One reason Mystery’s peacocking worked so well was because his attitude and the context within which he operated (nightclubs) conveyed intention. No woman would assume he “accidentally” wore a feather boa. He wore his flagrant peacocks’ attire with purpose. That is, he owned it. Contrast is king, but only when overconfidence is co-king.
There’s one more important caveat:
In addition, the environment must give cues that suggest a person’s talent or wealth. Standing in the front of the classroom or walking confidently into a luxury store already imply some level of belonging. But when an observer didn’t know whether the person they view is part of the group, eccentric dress was seen as a negative, according to the researchers.
Peacocking has to be framed. If you’re a newbie to game dressed in Victorian coat, spats and Celtic pendant, but carrying yourself with the body language of an anxious and uncertain man in a roomful of strangers, you will signal too much outsiderness. You will be shit tested and ostracized as a dork. Your already weak frame will be smashed to smithereens.
The solution is 1. peacocking only in the company of people who are already familiar with you (social proof) or 2. tempering your flash in the company of strangers so that you don’t unduly alert any of them to your outsider status.
Body language, as usual, is key here.

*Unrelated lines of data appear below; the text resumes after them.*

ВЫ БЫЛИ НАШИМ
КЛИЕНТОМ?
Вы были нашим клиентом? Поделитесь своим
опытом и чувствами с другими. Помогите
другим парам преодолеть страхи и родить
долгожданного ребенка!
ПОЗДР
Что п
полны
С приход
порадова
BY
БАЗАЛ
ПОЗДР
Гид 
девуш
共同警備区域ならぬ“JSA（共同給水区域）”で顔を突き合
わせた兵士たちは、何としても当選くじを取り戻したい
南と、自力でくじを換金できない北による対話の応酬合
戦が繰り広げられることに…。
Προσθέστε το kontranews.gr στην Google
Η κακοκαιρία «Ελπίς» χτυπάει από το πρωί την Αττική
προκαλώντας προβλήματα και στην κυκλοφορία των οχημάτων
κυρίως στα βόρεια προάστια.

The stronger — i.e., more alpha — your presence, the easier it will be to stand outside the crowd dressed in odd or inappropriate clothing. The irony of successful peacocking is that you have to act like you belong to afford the social risk of dressing like you don’t belong.
Maxim #42: Contrast in how you dress is received better by the group when you are socially proofed.

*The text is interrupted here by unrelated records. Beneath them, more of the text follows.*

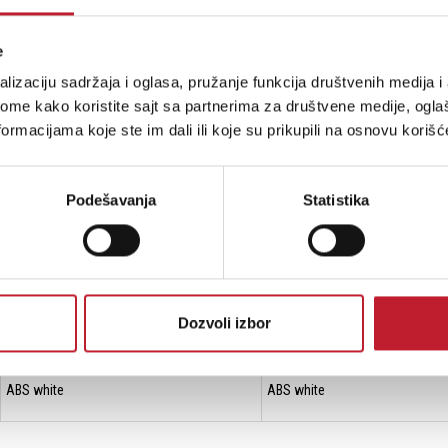
home ceiling speaker system
e
TZT 506
TZT 610
lizaciju sadržaja i oglasa, pružanje funkcija društvenih medija i 
ome kako koristite sajt sa partnerima za društvene medije, oglaš
6 W
10 W
ormacijama koje ste im dali ili koje su prikupili na osnovu korišć
6-3 W
10-5 W
Podešavanja
Statistika
90-16kHz
130-15kHz
89dB
92dB
5 INCH / 8 ohms
6.5 INCH / 8 ohms
Dozvoli izbor
OD 185(58)mm
OD 185(66)mm
ABS white
ABS white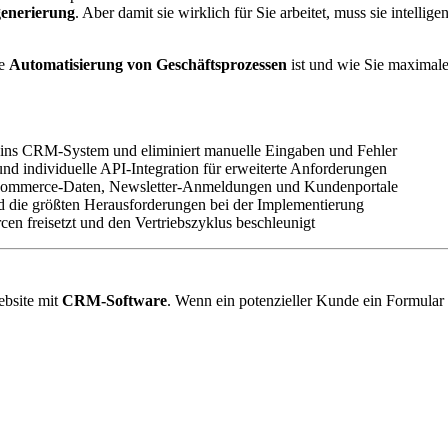
enerierung
. Aber damit sie wirklich für Sie arbeitet, muss sie intel
ie
Automatisierung von Geschäftsprozessen
ist und wie Sie maximal
 ins CRM-System und eliminiert manuelle Eingaben und Fehler
nd individuelle API-Integration für erweiterte Anforderungen
E-Commerce-Daten, Newsletter-Anmeldungen und Kundenportale
 die größten Herausforderungen bei der Implementierung
rcen freisetzt und den Vertriebszyklus beschleunigt
ebsite mit
CRM-Software
. Wenn ein potenzieller Kunde ein Formular a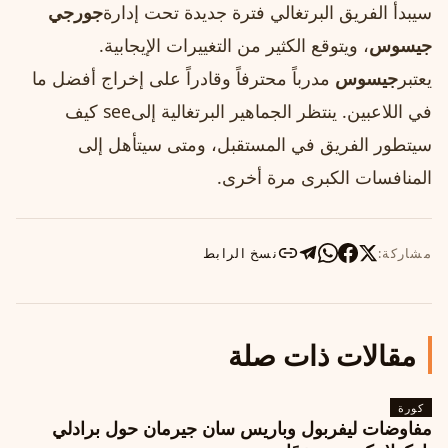
سيبدأ الفريق البرتغالي فترة جديدة تحت إدارة
جورجي
جيسوس
، ويتوقع الكثير من التغييرات الإيجابية.
يعتبر
جيسوس
مدرباً محترفاً وقادراً على إخراج أفضل ما
في اللاعبين. ينتظر الجماهير البرتغالية إلىsee كيف
سيتطور الفريق في المستقبل، ومتى سيتأهل إلى
المنافسات الكبرى مرة أخرى.
مشاركة:
نسخ الرابط
مقالات ذات صلة
كورة
مفاوضات ليفربول وباريس سان جيرمان حول برادلي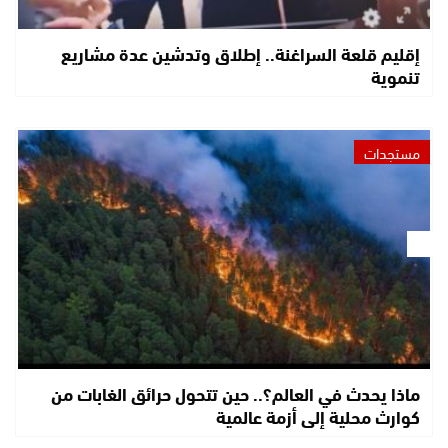
إقليم قلعة السراغنة.. إطلاق وتدشين عدة مشاريع
تنموية
مستجدات
ماذا يحدث في العالم؟.. حين تتحول حرائق الغابات من
كوارث محلية إلى أزمة عالمية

Corollary to Maxim #42: If you peacock, don’t wait long to befriend the group. Peacocking should be framed as “This is totally normal. The problem is everyone else’s weirdness about it.”
There are times when communicating high rank and competence becomes more important, such as during a shake-up in management at work. Signaling one’s place in a group reduces uncertainty, but sometimes the goal may be to fit into the group, and sometimes to signal that one is a high-status person in the group, says David Dubois, a marketing professor at Insead in France and Singapore.

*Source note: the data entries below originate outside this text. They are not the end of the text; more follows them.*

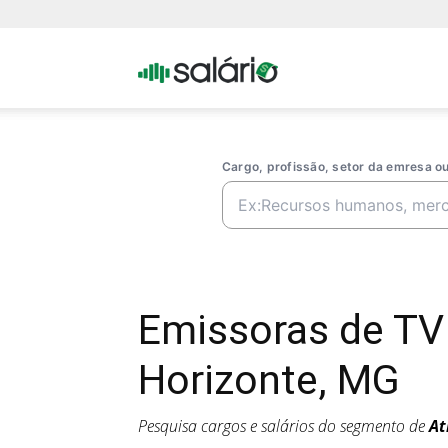
Portal
Salario
Cargo, profissão, setor da emresa 
Emissoras de TV
Horizonte, MG
Pesquisa cargos e salários do segmento de
At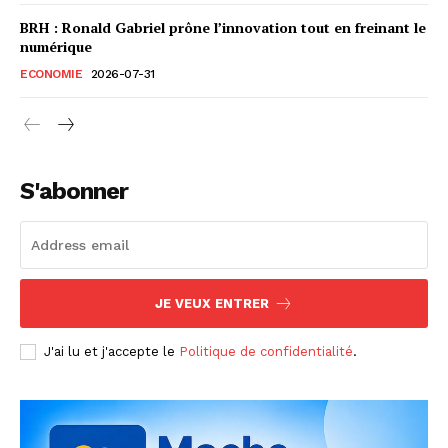
BRH : Ronald Gabriel prône l’innovation tout en freinant le
numérique
ECONOMIE
2026-07-31
S'abonner
JE VEUX ENTRER
J'ai lu et j'accepte le
Politique de confidentialité
.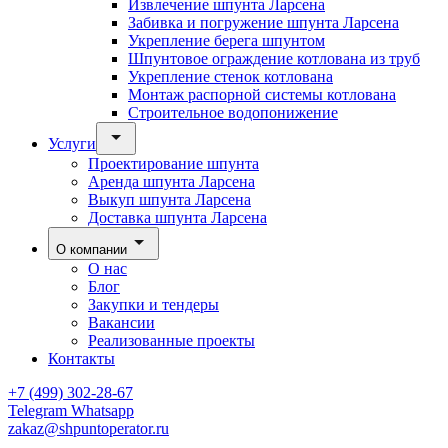
Извлечение шпунта Ларсена
Забивка и погружение шпунта Ларсена
Укрепление берега шпунтом
Шпунтовое ограждение котлована из труб
Укрепление стенок котлована
Монтаж распорной системы котлована
Строительное водопонижение
Услуги
Проектирование шпунта
Аренда шпунта Ларсена
Выкуп шпунта Ларсена
Доставка шпунта Ларсена
О компании
О нас
Блог
Закупки и тендеры
Вакансии
Реализованные проекты
Контакты
+7 (499) 302-28-67
Telegram
Whatsapp
zakaz@shpuntoperator.ru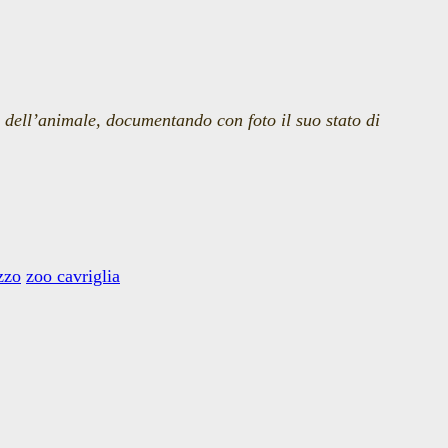
dell’animale, documentando con foto il suo stato di
zzo
zoo cavriglia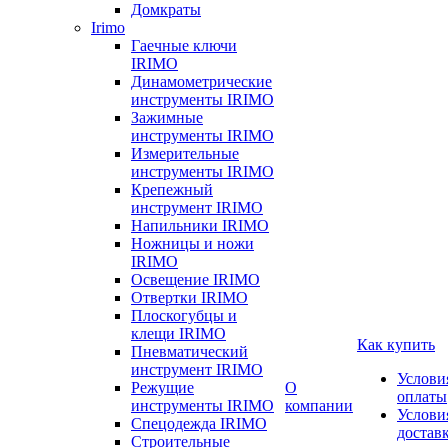
Домкраты
Irimo
Гаечные ключи
IRIMO
Динамометрические
инструменты IRIMO
Зажимные
инструменты IRIMO
Измерительные
инструменты IRIMO
Крепежный
инструмент IRIMO
Напильники IRIMO
Ножницы и ножи
IRIMO
Освещение IRIMO
Отвертки IRIMO
Плоскогубцы и
клещи IRIMO
Как купить
Пневматический
инструмент IRIMO
Услови
Режущие
О
оплаты
инструменты IRIMO
компании
Услови
Спецодежда IRIMO
достав
Строительные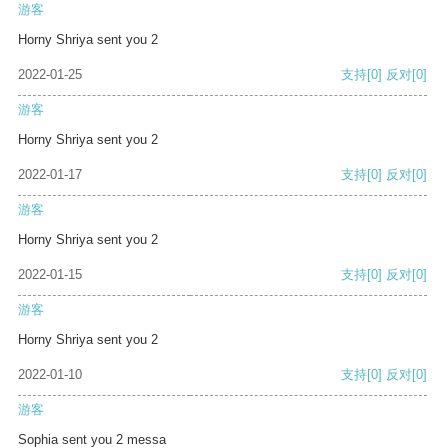
游客
Horny Shriya sent you 2
2022-01-25
支持
[0]
反对
[0]
游客
Horny Shriya sent you 2
2022-01-17
支持
[0]
反对
[0]
游客
Horny Shriya sent you 2
2022-01-15
支持
[0]
反对
[0]
游客
Horny Shriya sent you 2
2022-01-10
支持
[0]
反对
[0]
游客
Sophia sent you 2 messa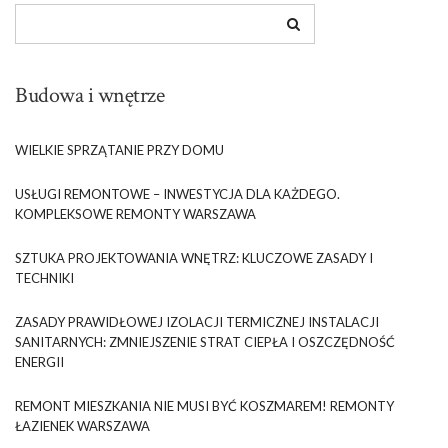
Budowa i wnętrze
WIELKIE SPRZĄTANIE PRZY DOMU
USŁUGI REMONTOWE – INWESTYCJA DLA KAŻDEGO.
KOMPLEKSOWE REMONTY WARSZAWA
SZTUKA PROJEKTOWANIA WNĘTRZ: KLUCZOWE ZASADY I
TECHNIKI
ZASADY PRAWIDŁOWEJ IZOLACJI TERMICZNEJ INSTALACJI
SANITARNYCH: ZMNIEJSZENIE STRAT CIEPŁA I OSZCZĘDNOŚĆ
ENERGII
REMONT MIESZKANIA NIE MUSI BYĆ KOSZMAREM! REMONTY
ŁAZIENEK WARSZAWA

Given the strong female predilection for higher status men, signaling high rank within a social milieu is more crucial to seduction success than is signaling group membership. You can dress conservatively and fit in, and you’ll make lots of asexual friends that way, or you can dress a little crazy and attract women intrigued by your handicapping boldness.
Dr. Poole’s best practical advice: “Don’t talk a lot if you have high status. People will assume you’re competent and when you talk, they will listen to you.”
Mystery’s peacocking was not a superficial ploy. He thrived on negative attention from women because he knew that it was simpler to attract an antagonistic woman than it was to attract an indifferent woman. He knew he had the game cattle to go with his furry hat. This latest series of studies examining peacocking may overlook that calculation: Eccentric dress to provoke negative social appraisal as a means of accelerating courtship.
The Bottom Line
Don’t peacock until you’ve improved your body language and have learned how to talk to women confidently and handle the inevitable shit tests you’ll get when you start dressing in a unique manner. The clothes alone won’t make you a player. If you peacock, don’t stand around waiting for women to notice your courageous sartorial ensemble; approach promptly, and act like there’s nothing unusual about how you’re dressed. Remember that a major goal of peacocking is to provoke negative attention which, in women, is a direct pipeline to their sexual interest. If you struggle with negative attention, don’t peacock. You don’t need to go full-body peacock to raise your relative in-group status; subtle cues of risk-taking alphatude — jewelry, tattoos, shoes — can work just as well if the social context is skewed toward a conformist, bland dress code.